• **Task brief**: In the report on the record rainfall, retype the passage that begins at "At some point" and stops after "spokeswoman Tresa Berg.".

• **Provided text**:
********************

According to the National Weather Service, 1.31 inches of rain fell at Seattle-Tacoma International Airport in a 24-hour period that ended Wednesday morning. By 6 a.m. Wednesday, 0.85 of an inch of rain had fallen since midnight, shattering the date’s record of 0.33 of an inch set in 1982.

The monthly average rainfall for all of August is under an inch.

“This is fairly uncommon for summer months,” said Josh Smith, a meteorologist with the National Weather Service.

Seattle City Light reported it had about 4,300 customers without power early Wednesday in the White Center area. The power was restored later Wednesday morning.

The record-breaking downpour was especially unwelcome in Bellevue’s Factoria neighborhood, where early-morning flooding at an oil-change shop created a hazardous mess that spread onto Factoria Boulevard Southeast and possibly into nearby Coal Creek.

At some point around 3 or 4 a.m., almost 2 inches of rain had fallen, flooding Formula-1 Fast Lube, a few cars and part of Factoria Boulevard Southeast with 3 to 4 feet of water. The water lifted oil out of the lube shop and spread all over the street, parking lot and sidewalk nearby.

Drainage was apparently slowed by a filter that Bellevue city workers had previously placed over a storm drain to prevent hazardous materials used in a repaving of Factoria Boulevard Southeast from entering Coal Creek, said city spokeswoman Tresa Berg.

********************

• **Provided records**:

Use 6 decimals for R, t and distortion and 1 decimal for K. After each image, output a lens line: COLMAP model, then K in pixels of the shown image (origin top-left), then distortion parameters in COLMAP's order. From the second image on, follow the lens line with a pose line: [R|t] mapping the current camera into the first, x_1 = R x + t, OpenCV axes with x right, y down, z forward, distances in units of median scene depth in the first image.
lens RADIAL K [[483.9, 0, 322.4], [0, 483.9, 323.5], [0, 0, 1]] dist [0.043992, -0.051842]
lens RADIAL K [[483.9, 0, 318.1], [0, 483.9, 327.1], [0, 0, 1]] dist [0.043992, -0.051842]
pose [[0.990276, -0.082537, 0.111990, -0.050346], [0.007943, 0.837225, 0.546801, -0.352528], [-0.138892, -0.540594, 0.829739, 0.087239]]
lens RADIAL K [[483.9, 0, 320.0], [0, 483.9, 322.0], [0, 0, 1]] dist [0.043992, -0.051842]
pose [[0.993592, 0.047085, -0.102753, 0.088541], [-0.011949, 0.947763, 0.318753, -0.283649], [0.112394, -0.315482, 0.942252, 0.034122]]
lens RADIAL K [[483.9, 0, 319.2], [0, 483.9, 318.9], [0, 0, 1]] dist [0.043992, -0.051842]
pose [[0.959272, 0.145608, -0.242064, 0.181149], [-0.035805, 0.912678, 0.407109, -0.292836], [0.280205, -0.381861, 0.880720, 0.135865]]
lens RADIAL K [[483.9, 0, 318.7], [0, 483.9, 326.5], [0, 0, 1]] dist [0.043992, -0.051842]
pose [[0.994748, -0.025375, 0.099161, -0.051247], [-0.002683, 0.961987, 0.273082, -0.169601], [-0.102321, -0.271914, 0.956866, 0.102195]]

********************

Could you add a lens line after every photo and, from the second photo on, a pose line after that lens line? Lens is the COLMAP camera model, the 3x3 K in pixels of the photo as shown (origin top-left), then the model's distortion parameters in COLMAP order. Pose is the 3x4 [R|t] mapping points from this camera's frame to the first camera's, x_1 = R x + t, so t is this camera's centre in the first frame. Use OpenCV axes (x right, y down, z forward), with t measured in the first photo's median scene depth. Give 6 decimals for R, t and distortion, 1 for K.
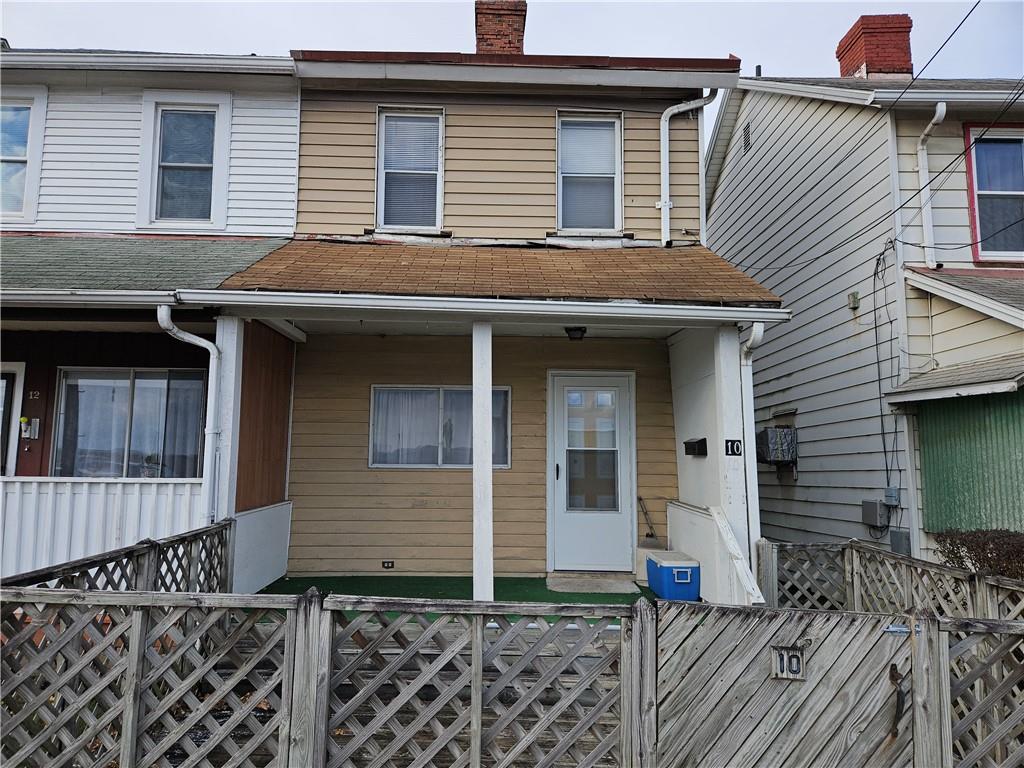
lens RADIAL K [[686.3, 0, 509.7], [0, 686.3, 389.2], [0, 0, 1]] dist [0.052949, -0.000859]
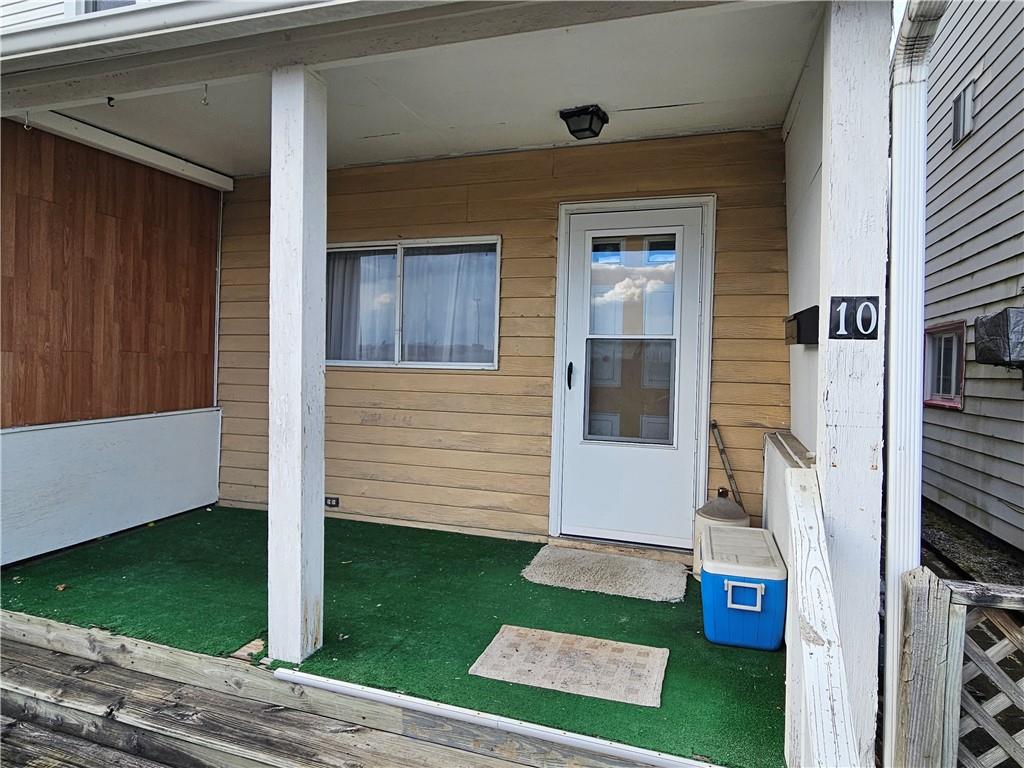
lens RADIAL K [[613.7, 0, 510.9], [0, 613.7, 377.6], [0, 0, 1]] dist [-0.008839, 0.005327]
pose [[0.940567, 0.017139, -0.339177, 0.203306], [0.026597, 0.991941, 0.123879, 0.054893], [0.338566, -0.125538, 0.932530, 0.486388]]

********************

• **Output of the task**:
At some point around 3 or 4 a.m., almost 2 inches of rain had fallen, flooding Formula-1 Fast Lube, a few cars and part of Factoria Boulevard Southeast with 3 to 4 feet of water. The water lifted oil out of the lube shop and spread all over the street, parking lot and sidewalk nearby.

Drainage was apparently slowed by a filter that Bellevue city workers had previously placed over a storm drain to prevent hazardous materials used in a repaving of Factoria Boulevard Southeast from entering Coal Creek, said city spokeswoman Tresa Berg.